The histologic characteristics of the neural tumour in this dog together with a low proportion of positive Schwann cells on S100 staining and the presence of small axons within the mass support the diagnosis of intraneural neurofibroma. It can be difficult to distinguish between reactive processes involving nerve tissue and benign tumours in which the cells show little pleomorphism and are mixed with fibrous tissue. There are also subtypes of neurofibroma and schwannoma in which the cellularity can be variable and specific categorisation may not be possible, for example in hybrid benign nerve sheath tumours (Rodriguez et al. 2012).

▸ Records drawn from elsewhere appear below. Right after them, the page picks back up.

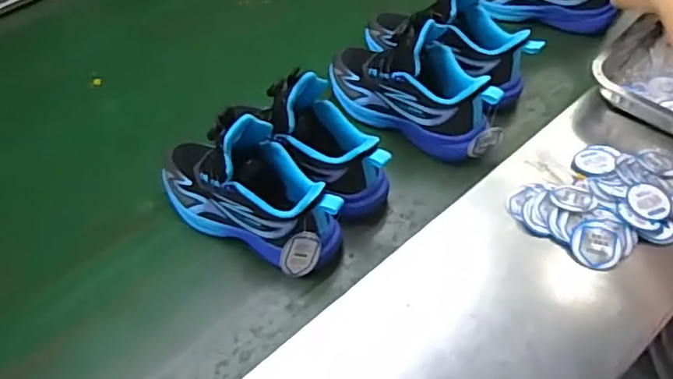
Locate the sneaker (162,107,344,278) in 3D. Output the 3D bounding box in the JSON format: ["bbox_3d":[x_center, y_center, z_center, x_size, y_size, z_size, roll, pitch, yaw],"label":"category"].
[{"bbox_3d":[-0.095,-0.007,0.639,0.233,0.148,0.114,28,67,22],"label":"sneaker"}]

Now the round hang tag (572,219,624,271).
[{"bbox_3d":[0.274,0.057,0.615,0.049,0.005,0.053,-3,69,9],"label":"round hang tag"}]

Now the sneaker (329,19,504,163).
[{"bbox_3d":[0.092,-0.139,0.729,0.234,0.122,0.101,25,66,21],"label":"sneaker"}]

The principles of treatment of peripheral nerve sheath tumours in dogs include excision of the tumour (and nerve), limb amputation and laminectomy when nerve roots are affected (Bradley et al. 1982). Much of the current knowledge regarding management of peripheral nerve sheath tumours is extrapolated from treatment of soft tissue sarcomas, with the recommendation being to perform a wide local resection with 2 to 3 cm margins (Dernell et al. 1998). Resection of soft tissue sarcomas with complete margins resulted in a median survival time of 1416 days (Dernell et al. 1998). In dogs that have tumours affecting the brachial plexus, the reported median survival time is 12 months with amputation alone, and only 5 months in cases affecting the intervertebral foramen (Brehm et al. 1995). There is one case report in which epineurotomy was reported for a canine malignant peripheral nerve sheath tumour affecting the radial nerve but this only provided relief from clinical signs for 4 months (Gibson et al. 2016). The ulnar nerve divides into caudal cutaneous antebrachial (palmar) and dorsal branches (Bailey & Kitchell 1987). The palmar branch innervates the caudolateral aspect of the antebrachium, while the test site for the dorsal branch is the lateral surface of the fifth digit (Bailey & Kitchell 1987). The ulnar nerve from the level of the medial epicondyle of the humerus is responsible for motor innervation of the flexor carpi ulnaris and deep digital flexor muscles (Evans & DeLahunta 2010). Signs of sensory or motor deficits were not detected in our case, although there was atrophy of the muscles palmar to the metacarpus on the follow‐up MRI that was not apparent during physical examination. Ulnar nerve injury is reported to cause hyperextension of the carpus when weight‐bearing on the limb (Hoerlein 1978). We suspect that there were no detectable abnormalities on follow‐up examination because the radial nerve (innervates extensors of the thoracic limb) was intact (Hoerlein 1978).

Peripheral nerve sheath tumours affecting the distal limb are rare, and due to the higher incidence of more proximal tumours most authors advocate amputation to ensure complete surgical margins (Targett et al. 1993). There are few indications for neurectomy and the functional outcome depends on the structures that the nerve innervates. In this particular case, we were able to demonstrate that the ulnar nerve can be resected without significantly affecting limb function.

The findings in this case suggest that ulnar neurectomy could be an alternative to thoracic limb amputation in selected cases of benign peripheral nerve sheath tumours. Limb function was unaffected by removal of the palmar branch of the ulnar nerve, and relevant neuroanatomy should be considered in cases of distally located peripheral nerve sheath tumours that may be amenable to tumour excision.

Conflict of interest

No conflicts of interest have been declared.